Люблю трагический финал - Ирина Арбенина
Шрифт:
Интервал:
Закладка:
Внутри этой оболочки со знакомыми чертами лица и очертаниями тела — пустота…
И он ничего ей не рассказал. В тот раз ничего не рассказал. Галя сама старалась занимать его беседой, что-то лепетала о своих делах. Он молчал. Слушал или нет — она не поняла.
Посидел и ушел.
Потом он стал приходить, как раньше.
От его отца Галя узнала, что он ушел из школы. Перешел в другую. Поскольку произошли вещи, которые все изменили в его жизни, и учиться именно в этой школе теперь не имело смысла… Она поняла, что его отец не почувствовал той пустоты, что почувствовала в нем она.
Его отец сказал: ничего страшного — это бывает с мальчиками, которые учатся в такой школе… И что жизнь на этом не заканчивается. Она, конечно, не стала возражать отцу… Что она могла возразить, слепая наивная домашняя девочка, сидящая в четырех стенах? Но она-то как раз думала иначе, чем его взрослый умный отец. Она думала, что случилось что-то в этом роде — какая-то жизнь у него именно закончилась… Первая… Если верить, что человек проживает несколько жизней за одну… А может, и единственная.
Что-то обрывает ее. Что остается, если человек формально жив? Ну да, именно то, что она в нем почувствовала, — пустота.
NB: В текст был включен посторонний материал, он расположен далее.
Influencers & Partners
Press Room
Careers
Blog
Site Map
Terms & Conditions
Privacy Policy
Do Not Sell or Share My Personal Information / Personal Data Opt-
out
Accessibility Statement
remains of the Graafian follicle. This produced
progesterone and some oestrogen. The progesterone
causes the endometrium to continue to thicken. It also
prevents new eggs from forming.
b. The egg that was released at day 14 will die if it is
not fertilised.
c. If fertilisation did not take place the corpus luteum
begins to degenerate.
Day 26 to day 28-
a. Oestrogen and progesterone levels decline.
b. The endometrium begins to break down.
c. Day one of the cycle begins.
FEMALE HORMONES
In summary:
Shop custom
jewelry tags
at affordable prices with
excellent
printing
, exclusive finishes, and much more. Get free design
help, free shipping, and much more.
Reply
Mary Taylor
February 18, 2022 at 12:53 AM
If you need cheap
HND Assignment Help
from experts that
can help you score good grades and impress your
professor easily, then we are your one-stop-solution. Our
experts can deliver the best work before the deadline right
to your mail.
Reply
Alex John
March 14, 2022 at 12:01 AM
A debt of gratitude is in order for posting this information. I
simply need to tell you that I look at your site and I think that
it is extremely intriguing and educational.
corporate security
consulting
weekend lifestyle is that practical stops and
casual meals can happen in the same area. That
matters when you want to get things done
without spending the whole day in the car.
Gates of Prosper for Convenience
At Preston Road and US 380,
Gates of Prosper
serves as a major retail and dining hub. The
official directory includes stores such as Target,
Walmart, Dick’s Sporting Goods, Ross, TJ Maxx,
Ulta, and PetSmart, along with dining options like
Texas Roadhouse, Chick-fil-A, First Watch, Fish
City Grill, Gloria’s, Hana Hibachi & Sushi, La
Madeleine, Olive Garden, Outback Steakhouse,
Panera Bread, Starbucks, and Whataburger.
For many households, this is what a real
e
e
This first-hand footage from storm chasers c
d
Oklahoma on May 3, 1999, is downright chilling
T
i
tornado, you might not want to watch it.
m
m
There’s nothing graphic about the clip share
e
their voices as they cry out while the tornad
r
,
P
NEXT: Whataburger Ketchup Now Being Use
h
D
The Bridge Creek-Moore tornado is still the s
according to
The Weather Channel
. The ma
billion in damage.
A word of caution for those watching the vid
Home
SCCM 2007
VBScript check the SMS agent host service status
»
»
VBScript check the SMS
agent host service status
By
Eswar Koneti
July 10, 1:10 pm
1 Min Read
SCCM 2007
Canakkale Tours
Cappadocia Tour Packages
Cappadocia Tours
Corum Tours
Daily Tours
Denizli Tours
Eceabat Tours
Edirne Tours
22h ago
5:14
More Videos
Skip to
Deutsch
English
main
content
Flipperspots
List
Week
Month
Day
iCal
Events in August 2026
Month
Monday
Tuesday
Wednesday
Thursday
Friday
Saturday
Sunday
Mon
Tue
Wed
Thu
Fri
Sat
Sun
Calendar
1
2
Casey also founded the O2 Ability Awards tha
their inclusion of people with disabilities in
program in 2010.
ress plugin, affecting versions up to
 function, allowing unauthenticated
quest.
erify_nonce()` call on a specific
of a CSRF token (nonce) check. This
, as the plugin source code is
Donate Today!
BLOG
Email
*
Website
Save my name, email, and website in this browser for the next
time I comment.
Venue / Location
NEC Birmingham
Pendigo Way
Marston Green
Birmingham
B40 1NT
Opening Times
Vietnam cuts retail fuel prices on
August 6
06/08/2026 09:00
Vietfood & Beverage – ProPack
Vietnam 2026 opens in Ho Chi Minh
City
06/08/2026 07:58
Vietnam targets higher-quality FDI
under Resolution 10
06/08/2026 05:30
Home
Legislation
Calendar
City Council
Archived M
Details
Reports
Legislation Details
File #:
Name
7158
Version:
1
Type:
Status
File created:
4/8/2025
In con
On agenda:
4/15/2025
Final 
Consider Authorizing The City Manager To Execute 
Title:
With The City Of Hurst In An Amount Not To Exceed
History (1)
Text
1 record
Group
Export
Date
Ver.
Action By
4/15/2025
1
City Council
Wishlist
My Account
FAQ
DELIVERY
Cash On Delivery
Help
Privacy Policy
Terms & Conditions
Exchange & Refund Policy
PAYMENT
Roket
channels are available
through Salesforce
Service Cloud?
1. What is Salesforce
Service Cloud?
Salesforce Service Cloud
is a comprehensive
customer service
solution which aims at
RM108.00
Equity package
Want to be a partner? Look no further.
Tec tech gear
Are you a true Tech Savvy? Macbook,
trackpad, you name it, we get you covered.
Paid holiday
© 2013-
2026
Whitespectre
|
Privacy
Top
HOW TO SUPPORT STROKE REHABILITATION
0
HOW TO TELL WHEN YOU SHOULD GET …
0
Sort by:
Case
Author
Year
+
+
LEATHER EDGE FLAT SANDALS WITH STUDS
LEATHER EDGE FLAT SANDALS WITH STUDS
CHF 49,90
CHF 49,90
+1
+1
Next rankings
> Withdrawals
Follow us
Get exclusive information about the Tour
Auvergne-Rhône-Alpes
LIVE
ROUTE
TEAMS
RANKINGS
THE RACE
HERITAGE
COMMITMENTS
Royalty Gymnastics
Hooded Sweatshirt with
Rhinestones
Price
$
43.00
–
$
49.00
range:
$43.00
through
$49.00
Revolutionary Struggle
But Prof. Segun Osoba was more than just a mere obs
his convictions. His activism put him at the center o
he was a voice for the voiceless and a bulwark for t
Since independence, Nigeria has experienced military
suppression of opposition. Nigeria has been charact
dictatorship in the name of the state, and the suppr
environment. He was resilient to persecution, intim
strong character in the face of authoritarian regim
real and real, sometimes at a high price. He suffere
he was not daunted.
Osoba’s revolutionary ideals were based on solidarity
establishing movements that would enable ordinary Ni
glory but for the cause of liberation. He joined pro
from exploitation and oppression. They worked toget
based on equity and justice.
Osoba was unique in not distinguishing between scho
Потом она, эта его новая пустота, стала понемногу чем-то заполняться. Чем-то новым, недоступным Галиному пониманию.
К тому времени, когда они стали взрослыми, это был другой человек, совсем не тот, кого она знала в детстве.
Хотя назывались они с ним, как и прежде, — «друзья детства».
Иной человек, которого Галя Вик любила, как прежнего.
Один день, вернее, вечер Гале Вик запомнился особенно. Потому, наверное, что именно по этой временной отметке прошла главная, похожая на пропасть, на бездну, граница — между ним, прежним, — и новым!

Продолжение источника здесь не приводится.